ACTION ITEM ::
Repeat the entries exactly but omit the pictures.

GIVEN DATA ::
|---|

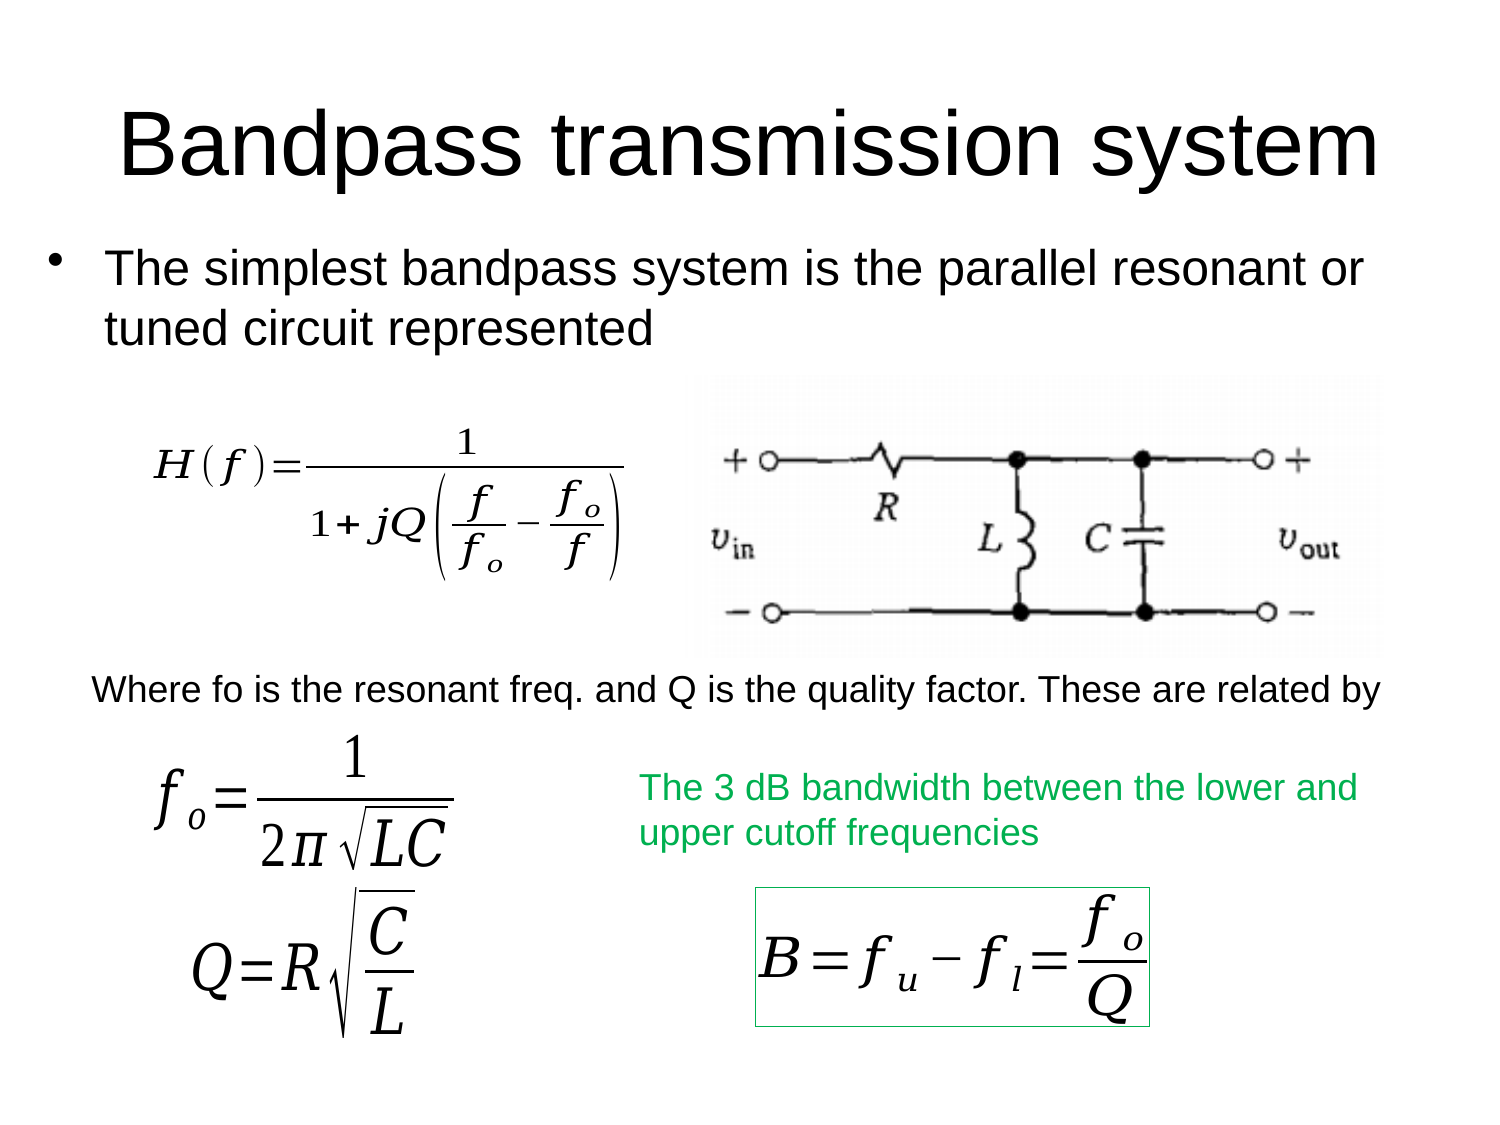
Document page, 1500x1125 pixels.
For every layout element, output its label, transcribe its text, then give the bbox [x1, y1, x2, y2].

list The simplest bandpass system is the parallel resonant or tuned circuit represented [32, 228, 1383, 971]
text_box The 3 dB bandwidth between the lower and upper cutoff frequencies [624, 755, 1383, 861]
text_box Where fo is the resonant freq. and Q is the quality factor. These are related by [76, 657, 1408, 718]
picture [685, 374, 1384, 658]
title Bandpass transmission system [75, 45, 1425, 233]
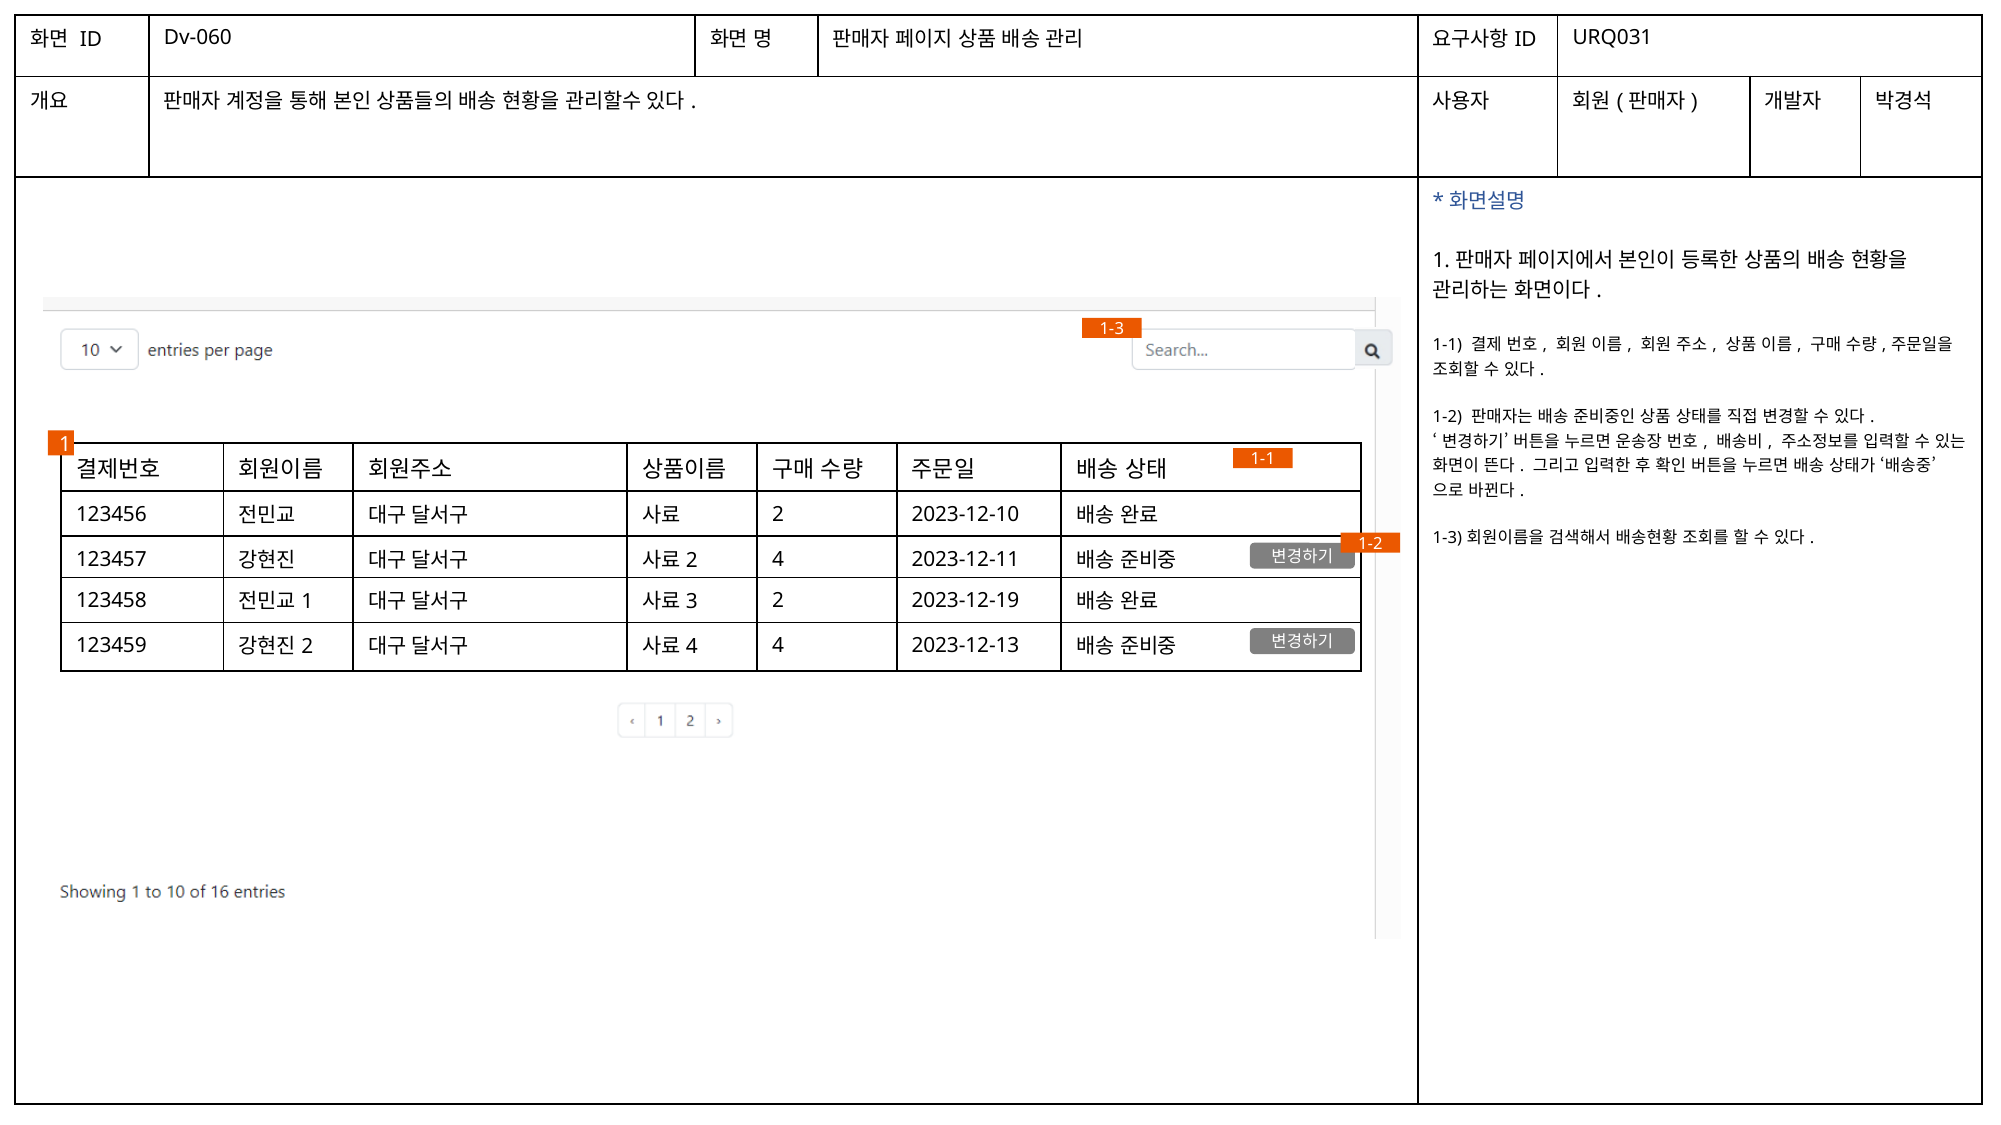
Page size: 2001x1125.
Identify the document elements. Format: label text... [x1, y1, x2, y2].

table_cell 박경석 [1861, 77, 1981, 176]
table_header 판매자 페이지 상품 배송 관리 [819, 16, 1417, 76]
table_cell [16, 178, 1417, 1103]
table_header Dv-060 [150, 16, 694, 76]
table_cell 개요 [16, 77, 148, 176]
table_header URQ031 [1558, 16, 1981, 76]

|---|

TASK OUTPUT ::
Document page, 1500x1125 pixels.
For every layout element, output its label, transcribe its text, then give the bbox [x1, y1, x2, y2].

list The simplest bandpass system is the parallel resonant or tuned circuit represented [32, 228, 1383, 971]
text_box The 3 dB bandwidth between the lower and upper cutoff frequencies [624, 755, 1383, 861]
text_box Where fo is the resonant freq. and Q is the quality factor. These are related by [76, 657, 1408, 718]
picture [685, 374, 1384, 658]
title Bandpass transmission system [75, 45, 1425, 233]
Page size: 2001x1125.
Identify the document elements. Format: label text... [x1, y1, x2, y2].

table_cell 박경석 [1861, 77, 1981, 176]
table_header 판매자 페이지 상품 배송 관리 [819, 16, 1417, 76]
table_cell [16, 178, 1417, 1103]
table_header Dv-060 [150, 16, 694, 76]
table_cell 개요 [16, 77, 148, 176]
table_header URQ031 [1558, 16, 1981, 76]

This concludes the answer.